In his second season of Opens competition in 2012, Cherry won on Alabama’s Smith Lake and qualified for the 2013 Elites and Classic on Grand Lake, where he had hooked the potential winning fish but finished third. His only other Elite win was in the 2013 All-Star event.
“It’s just one of those things,” Cherry said of withdrawing from the Opens. “When it comes down to it, you sit back and assess the situation, and the situation for me was, somebody could get more out of it than I was going to.
“Yeah, I wanted to be there because I have a couple buddies going. One in particular, Cole Huskins that I help out, and he didn’t get in. And there were several of those guys, some young guys, from around the house who didn’t get it, and it didn’t feel right for me to be packing up to go when I’m already living my dream and they’re not getting the chance to take hold of theirs.”

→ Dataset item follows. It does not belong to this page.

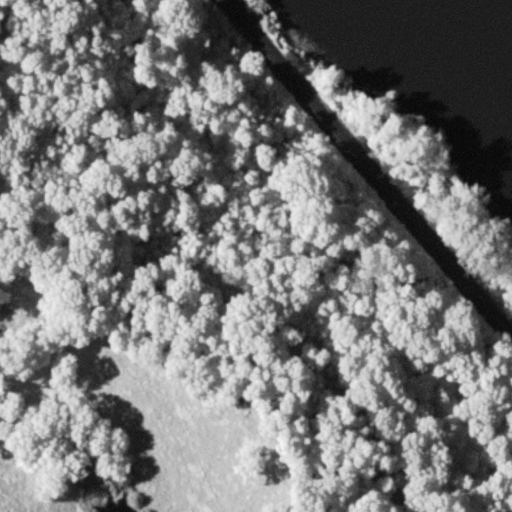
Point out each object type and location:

The Southern Open schedule starts in early February on the Kissimmee Chain of Lakes in Florida, heads to Cherokee Lake at the end of March then finishes up on Lake Hartwell in October.
“The lakes were ones I really liked, and there wasn’t a lot of travel involved,” Cherry said. “Cherokee is right up the street from the house. Hartwell is right up the street from the house. The only one I had to travel to was Kissimmee, which I like going down there anyhow. I haven’t been there in a few years.
“I just felt like I would be holding somebody back, and I didn’t want to be that guy. I didn’t feel good about me going and them having to sit at home. I figured I couldn’t help them all, but I could help one guy. I thought it was the right thing to do.”
Coming off an eventful deer hunt at Hooville Ranch in Texas, Cherry will soon be gearing up for the Elite season’s start at the St. Johns River on Feb. 10. He first will host The Warrior’s Journey event on Lake Norman on Dec. 11, then said he’ll begin hardcore fishing around the end of the month.
The competition on the Elites has stepped up again, Cherry said, with the addition of anglers like his good friend Jacob Powroznik, who won the Falcon Rods Basspro.com Opens Angler of the Year title, and Mike Iaconelli returning to the series.
“We’re all looking forward to it,” he said. “It’s just a matter of getting everything in line and going.”
A visit to Lake Hartwell, which will host the Classic March 4-6, will be in order, although he’s well-versed on the fishery less than three hours from his home. He finished 33rd in the 2018 Classic there and was 10th in the 2018 Elite there.
“I’ll visit Hartwell for the Classic even though I’ve been going there my whole life,” Cherry said. “I’ll still just go ride around and graph, probably won’t fish much. Excited about getting the season going again.”
There could be history in the making. Cherry is well aware and often reminded that no angler has won three consecutive Classics, but there doesn’t seem to be any undue pressure on his mind.
“A three-peat — it’s there. It’s brought up probably on average about five times a day from people that I run in to, strangers or friends,” Cherry said. “I’m going to approach this one just like I’ve done the other two. My blessings have been plentiful and if it happens again, I will be … I will be … I don’t know what I’ll be. I’ll be crazy. If it doesn’t, there won’t be any tears. There might be some tears of joy if I can hand it to one of my buddies.”
While Cherry, the 2013 Rookie of the Year, would certainly relish pulling off the unprecedented feat, he’s got another goal or two in mind. An AOY would go a long way but first and foremost is winning a full-field Elite.
“The one thing I’m missing right now is a blue trophy,” he said, “to kind of cement my legacy, in my eyes.”